Mein Start in einen neuen Lebensabschnitt – Ich beginne eine Ausbildung zur Industriekauffrau.

Beitrag von Ricarda Mörs

Es ist eins der bedeutendsten Ereignisse für die Zukunft, eine Entscheidung die das ganze Leben beeinflusst – die Wahl des Berufes, einer Ausbildung oder eines Studiums. Man entscheidet sich für seinen zukünftigen beruflichen Weg. Ich habe mich, wie auch sieben weitere junge Menschen dieses Jahr, für eine Ausbildung bei den Quarzwerken in Frechen entschieden.

Mein erster Tag

Am 03. August dieses Jahres habe ich gemeinsam mit den anderen neuen Azubis die Ausbildung gestartet. Dies war für mich natürlich ein ganz besonderer und aufregender Tag. Nicht nur, dass ein neuer Lebensabschnitt begonnen hat, auch die besondere Situation wegen Corona hat einen großen Beitrag zu meiner Nervosität beigetragen. All das hat sich jedoch spätestens bei der Begrüßung und dem Kennenlernen mit den anderen Auszubildenden in Luft aufgelöst. Anders als sonst, fand das erste Kennenlernen draußen, auf der Wiese vor der Hauptverwaltung statt. In einer lockeren Atmosphäre – inklusive schönem Ausblick bis zum Kölner Dom – konnten wir uns kennenlernen, sowie etwas über die anderen Ausbildungsberufe erfahren.

Anschließend ging es für mich ins Büro, wo ich die neuen Kollegen kennenlernen durfte. Ich wurde herzlich empfangen und habe mich sofort gut aufgenommen gefühlt. Nach einer Einführung an meinen Arbeitsplatz ging es dann auch direkt mit der Arbeit los.

Mein erster Stop: Die Abteilung „Vertrieb Division 1“

Meine erste Abteilung war der Vertrieb. Der Vertrieb der Division 1 in Frechen besteht aus rund 20 Mitarbeitern, die sich in den Innen- und Außendienst aufteilen.

Von Anfang an wurde ich in die Prozesse miteingebunden und durfte das Team unterstützen. Schon zu Beginn wurde mir viel Vertrauen entgegengebracht und ich konnte zu jeder Zeit auf Hilfe und Unterstützung aller Kollegen zurückgreifen. Dieses Vertrauen in mich hat mich sehr motiviert und bestärkt, mein Bestes zu geben.
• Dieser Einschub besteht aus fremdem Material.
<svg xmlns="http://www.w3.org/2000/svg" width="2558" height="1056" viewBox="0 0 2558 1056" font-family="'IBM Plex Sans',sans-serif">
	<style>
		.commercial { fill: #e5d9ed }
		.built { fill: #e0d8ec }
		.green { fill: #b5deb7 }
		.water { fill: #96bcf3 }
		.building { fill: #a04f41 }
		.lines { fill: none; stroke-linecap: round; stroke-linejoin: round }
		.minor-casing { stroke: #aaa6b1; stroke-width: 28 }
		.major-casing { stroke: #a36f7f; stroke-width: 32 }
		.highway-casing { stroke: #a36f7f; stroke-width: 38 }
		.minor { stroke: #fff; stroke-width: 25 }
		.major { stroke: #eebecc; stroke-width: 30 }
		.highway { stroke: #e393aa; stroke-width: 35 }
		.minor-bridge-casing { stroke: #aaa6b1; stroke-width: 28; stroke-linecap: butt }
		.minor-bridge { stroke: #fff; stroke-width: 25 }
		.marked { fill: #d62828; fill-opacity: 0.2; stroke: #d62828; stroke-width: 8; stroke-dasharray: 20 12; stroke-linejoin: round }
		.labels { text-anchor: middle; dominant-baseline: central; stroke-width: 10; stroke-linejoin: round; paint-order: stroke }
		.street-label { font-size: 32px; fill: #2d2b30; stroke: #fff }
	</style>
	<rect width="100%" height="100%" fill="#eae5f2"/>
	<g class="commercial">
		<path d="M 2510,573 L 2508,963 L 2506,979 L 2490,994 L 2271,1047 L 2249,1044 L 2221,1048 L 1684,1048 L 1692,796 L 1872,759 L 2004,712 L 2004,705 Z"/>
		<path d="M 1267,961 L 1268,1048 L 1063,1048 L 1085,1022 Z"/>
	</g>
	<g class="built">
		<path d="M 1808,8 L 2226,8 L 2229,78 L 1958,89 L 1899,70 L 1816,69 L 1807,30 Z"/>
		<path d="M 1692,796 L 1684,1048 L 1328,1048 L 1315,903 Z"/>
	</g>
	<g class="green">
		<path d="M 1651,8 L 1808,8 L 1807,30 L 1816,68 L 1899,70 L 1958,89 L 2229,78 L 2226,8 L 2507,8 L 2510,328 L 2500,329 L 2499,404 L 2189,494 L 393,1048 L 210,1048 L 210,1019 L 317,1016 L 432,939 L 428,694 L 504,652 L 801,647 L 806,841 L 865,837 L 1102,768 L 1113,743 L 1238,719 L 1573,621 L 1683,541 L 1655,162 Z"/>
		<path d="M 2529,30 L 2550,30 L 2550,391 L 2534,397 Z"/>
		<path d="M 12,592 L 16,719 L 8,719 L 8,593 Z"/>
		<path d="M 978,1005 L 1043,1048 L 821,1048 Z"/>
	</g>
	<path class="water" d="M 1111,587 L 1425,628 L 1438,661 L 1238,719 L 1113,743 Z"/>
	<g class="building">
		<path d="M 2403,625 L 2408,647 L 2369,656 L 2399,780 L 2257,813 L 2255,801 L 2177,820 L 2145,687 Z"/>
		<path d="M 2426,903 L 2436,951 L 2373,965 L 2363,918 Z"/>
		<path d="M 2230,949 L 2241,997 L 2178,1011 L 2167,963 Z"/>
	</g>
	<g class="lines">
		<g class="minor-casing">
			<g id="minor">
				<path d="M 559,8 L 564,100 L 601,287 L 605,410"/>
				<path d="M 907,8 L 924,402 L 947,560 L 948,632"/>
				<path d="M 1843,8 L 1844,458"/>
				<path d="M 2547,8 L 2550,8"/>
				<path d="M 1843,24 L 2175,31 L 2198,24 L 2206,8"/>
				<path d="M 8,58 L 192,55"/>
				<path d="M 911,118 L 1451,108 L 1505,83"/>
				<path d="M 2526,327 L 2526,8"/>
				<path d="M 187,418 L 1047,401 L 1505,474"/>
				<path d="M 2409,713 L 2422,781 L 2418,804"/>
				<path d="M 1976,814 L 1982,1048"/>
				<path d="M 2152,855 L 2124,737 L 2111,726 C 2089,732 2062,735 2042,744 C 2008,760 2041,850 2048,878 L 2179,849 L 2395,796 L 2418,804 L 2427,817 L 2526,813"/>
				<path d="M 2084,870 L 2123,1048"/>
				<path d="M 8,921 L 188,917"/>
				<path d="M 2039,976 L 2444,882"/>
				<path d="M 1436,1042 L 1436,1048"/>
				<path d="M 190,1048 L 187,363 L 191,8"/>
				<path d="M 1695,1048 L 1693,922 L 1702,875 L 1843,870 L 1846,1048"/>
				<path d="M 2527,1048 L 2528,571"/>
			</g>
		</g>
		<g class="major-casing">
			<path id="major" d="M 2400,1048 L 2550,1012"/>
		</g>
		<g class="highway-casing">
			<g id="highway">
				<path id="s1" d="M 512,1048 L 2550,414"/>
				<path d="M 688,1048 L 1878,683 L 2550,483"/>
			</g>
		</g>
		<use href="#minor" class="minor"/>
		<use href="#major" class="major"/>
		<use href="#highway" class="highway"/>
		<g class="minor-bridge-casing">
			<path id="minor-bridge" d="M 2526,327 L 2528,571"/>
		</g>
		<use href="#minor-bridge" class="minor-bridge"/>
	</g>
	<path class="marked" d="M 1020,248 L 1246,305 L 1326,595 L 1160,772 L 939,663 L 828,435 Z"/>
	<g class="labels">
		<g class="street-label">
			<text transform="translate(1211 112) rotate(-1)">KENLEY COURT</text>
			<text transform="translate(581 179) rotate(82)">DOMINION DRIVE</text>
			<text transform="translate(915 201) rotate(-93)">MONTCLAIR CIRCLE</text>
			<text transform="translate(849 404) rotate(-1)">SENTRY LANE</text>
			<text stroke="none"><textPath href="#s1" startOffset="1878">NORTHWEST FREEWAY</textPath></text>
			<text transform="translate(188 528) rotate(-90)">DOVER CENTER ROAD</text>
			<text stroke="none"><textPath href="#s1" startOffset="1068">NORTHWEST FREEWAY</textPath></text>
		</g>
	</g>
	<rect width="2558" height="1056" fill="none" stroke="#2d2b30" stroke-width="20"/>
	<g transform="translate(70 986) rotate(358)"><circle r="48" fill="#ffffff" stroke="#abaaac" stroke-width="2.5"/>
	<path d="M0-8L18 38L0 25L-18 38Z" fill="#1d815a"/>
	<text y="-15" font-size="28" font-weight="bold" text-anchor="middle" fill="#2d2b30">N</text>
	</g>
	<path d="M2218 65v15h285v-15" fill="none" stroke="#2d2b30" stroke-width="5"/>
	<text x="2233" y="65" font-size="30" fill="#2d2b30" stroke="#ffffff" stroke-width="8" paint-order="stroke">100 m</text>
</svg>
So durfte ich beispielweise bereits zu Beginn, Anfangs mit Hilfe und dann auch recht bald eigenständig, Aufträge in SAP anlegen, Lieferungen mit Kunden, Werken & Spediteuren telefonisch abstimmen und Rechnungen für den Postversand vorsortieren.

Was wirklich toll bei den Quarzwerken ist, ist die Gleitzeit in der Hauptverwaltung. Die Gleitzeit gibt mir die Möglichkeit, meinen Arbeitstag selbstständig zu planen.

Lernen lernen: Tolle Unterstützung durch die Rhein-Erft Akademie  

Nach zwei Wochen im Betrieb ging es das erste Mal zur überbetrieblichen Weiterbildung in die Rhein-Erft Akademie im benachbarten Hürth. Sie hat sich schnell als praktische Hilfe erwiesen und mir den Start in den Büroalltag durch Seminare wie Telefontraining oder Exceltraining erleichtert. Außerdem werden die Unterrichtsinhalte der Berufsschule teilweise vor- sowie nachbereitet.  Und wir werden dort auf die Zwischen- sowie Abschlussprüfungen vorbereitet. Wir sind eine kleine Gruppe von vier Azubis, sodass sehr gut auf individuelle Fragen eingegangen werden kann.

Genau die richtige Entscheidung

Der schönste Start in den neuen Arbeitstag ist für mich, wenn man ins Büro kommt und die Sonne über Köln aufgehen sieht.

Von Anfang an hat mir die Arbeit viel Spaß gemacht und ich bin sicher, dass ich genau die richtige Entscheidung getroffen habe! Ich habe mich für den passenden Ausbildungsberuf, bei einem sehr guten Ausbildungsbetrieb entschieden. Hier werde ich gefordert und gefördert.

Ich freue mich schon auf die weiteren Abteilungen, die ich demnächst durchlaufen werde und in denen neue Herausforderungen auf mich warten.